Missing modalities consistently lead to significant performance degradation in multimodal models. Existing approaches either synthesize missing modalities at high computational cost or apply prompt-based fine-tuning that relies only on adjacent-layer features and overlooks long-distance contextual information, which may offer additional tolerance to errors when one or more modalities are missing. To address this, we introduce REplay Prompting (REP): (1) construct modality-wise feature buffers via a residual bypass to cache early-layer representations and replay them in deeper layers, mitigating information loss as network depth increases; (2) employ a private-shared feature decoupling strategy, where private buffers preserve modality-specific signals and shared buffers encode cross-modal semantics; and (3) design a task-aware dynamic initialization mechanism to configure these buffers differently, improving stability and generalization under diverse missing-modality conditions. Experiments on vision-language, vision-language-audio, and temporal multimodal benchmarks demonstrate that REP consistently outperforms prior methods under both single- and multi-modality missing scenarios, while introducing only negligible parameter overhead.

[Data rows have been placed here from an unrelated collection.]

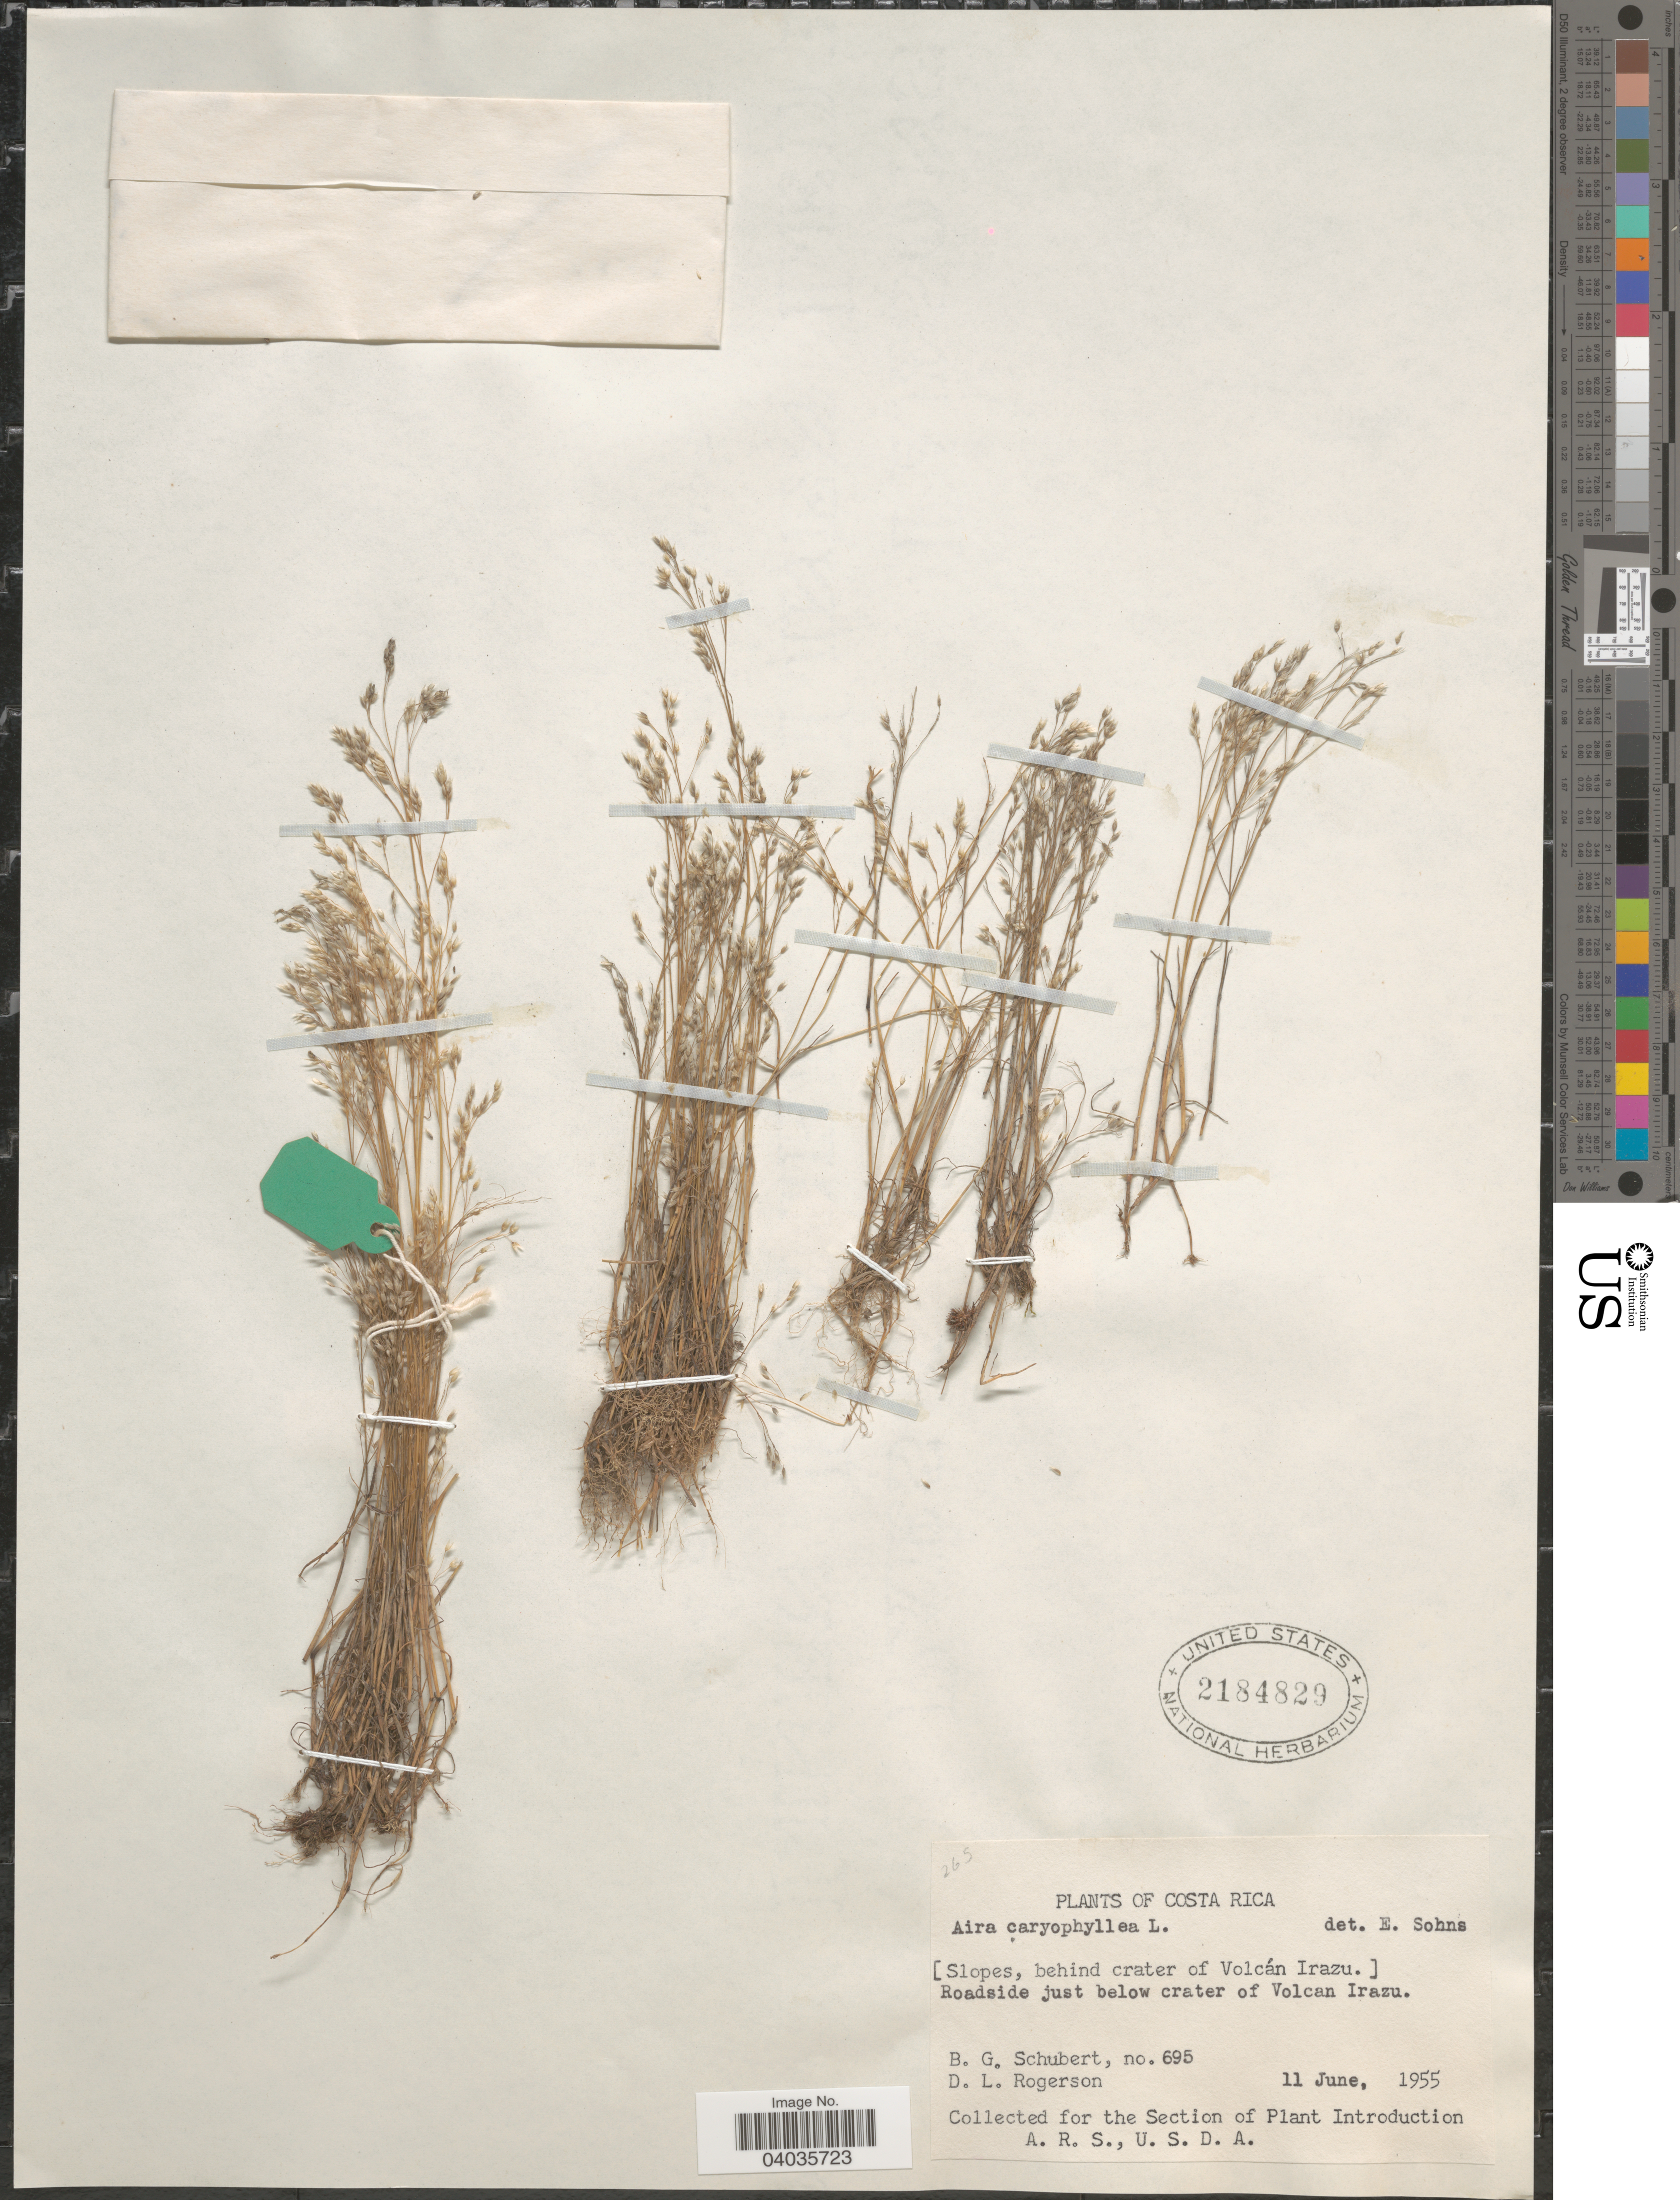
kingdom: Plantae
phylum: Tracheophyta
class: Liliopsida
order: Poales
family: Poaceae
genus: Aira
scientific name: Aira caryophyllea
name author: L.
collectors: B. Schubert & D. Rogerson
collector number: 695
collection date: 1955-06-11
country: Costa Rica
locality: [Slopes, behind crater of Volcán Irazu.] Roadside just below crater of Volcan Irazu.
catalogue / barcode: US 2184829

These results establish REP as a lightweight and effective paradigm for robust multimodal learning in challenging missing-modality environments.

Paper Structure

This paper contains 24 sections, 11 equations, 10 figures, 6 tables.

Figures (10)

  • Figure 1: Motivation of the proposed work (a) Modality missing may impair the model’s understanding of the task and its ability to correctly recognize categories. (b) Long-distance contextual information is crucial for multimodal emotion recognition; local modeling errors may introduce bias into the global prediction.
  • Figure 2: Workflow of the proposed REP. (1) Missing scenarios are defined, and different missing types are initialized into private or shared buffers. (2) These buffers cache information from the first $k-1$ layers via residual bypass during fine-tuning, and the cached information is replayed in the $k-th$ layer. (3) During inference, the REP fine-tuned model significantly improves recognition accuracy under missing modality conditions.
  • Figure 3: (a) Baseline is the CLIP model, using VIT-B/16 as the visual encoder. (b) Previous works such as MAP, MMP, and DCP use random or zero initialization, treating different missing scenarios as independent inputs and fine-tuning the model with prompts. (c) Our proposed REP adopts task-dependent dynamic initialization, caching feature buffers through residual bypass, storing shared and private features separately, and replaying them in deeper layers. (d) Comparison on MM-IMDb, where the missing rate for text-missing is 70%, and for both-missing, each modality is missing 35% (total missing rate is also 70%).
  • Figure 4: Modal missing tests on acoustic-seismic temporal sensor modalities.
  • Figure 5: Ablation study on REP buffer configuration. Results are under 70% missing rate. From left to right are the text-missing, image-missing, and both-missing settings, respectively.
  • ...and 5 more figures